American Girls are on average like eight or nine years old so how the fuck could they be big enough to operate a moped with a dog side-car? Then again, my parents did buy my brother a mini motorcycle when he was that age and he drove that thing on the streets with absolutely no license or training so who am I to judge.
Thank you American Girl for telling young girls that they, too, can become blue-haired baristas when they are older. When I was a young girl, my dream was to become an impoverished girl in Ohio who liked baseball because Kit Kittredge was the only doll I had. Some of those things came true.
Once again, it looks like AG is putting these literal children into very adult situations. Kids can’t even drink espresso (or they shouldn’t) and you’re putting them behind the counter? Is this a ploy to get kids excited about working low-paying jobs just because it looks fun? I’m suspicious.
While this flight looks absolutely luxurious, I don’t think I could handle the guilt of myself or my American Girl doll taking this luxury flight with just a few friends. Think of the carbon footprint! These dolls are no better than, say, Kylie Jenner or Taylor Swift! We need a more accurate Spirit Airlines Economy Class set—it would look like shit and make kids everywhere feel bad.
Come on now, AG! Harry Potter was so ten years ago (back when the author wasn’t so blatantly a TERF)! The kids buying American Girl dolls now aren’t even old enough to be able to read Harry Potter when it was actually popular. Save the kids and keep them ignorant about Hogwarts and all that shit.
For the Halloween costume part of this catalog, I have to say that the sparkly pumpkin is my favorite.
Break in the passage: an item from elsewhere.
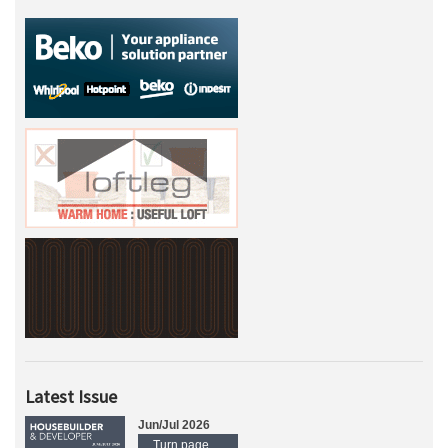
Latest Issue
Jun/Jul 2026
Turn page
I once went as a pumpkin for my kindergarten class Halloween party and everyone made fun of me for some reason and I cried. Then in high school I went as a pumpkin again. These were two pumpkin costumes of the same set—my parents were once matching pumpkins with me, a little pumpkin. The witch costume is fine but feels lacking. The skeleton costume didn’t even try.
I don’t know much about the lore of the new historical dolls but I am here to make assumptions. Maryellen, the 1950’s doll, probably loves John Wayne movies and if she’s still alive definitely votes Republican. Courtney (1980’s) is dressed like the Crystal Starshooter, a video game character she created. I like Courtney from what I know about her, so I am going to assume that she’s the reason why the Metaverse people don’t have legs because she is trying to sabotage Mark Zuckerberg personally.
A new historical doll has dropped and her name is Claudie and she is a girl growing up in the year 1922. All of her clothes and accessories are so fucking cute. I’m literally obsessed with all of them. She is a girl with style.
Molly is BACK you guys!
I think everyone growing up loved Molly but reading her books as an adult made me realize that Molly is a huge bitch.
I literally have a whole stand-up bit about how the first American Girl doll your parents give you sets your personality up for life. For instance, I had Kit and now I am poor, gay, and like baseball. My parents had it coming to them after I decided to cut my hair into a bob like Kit’s when I was six. I can go on, but that will have to be another piece for another day.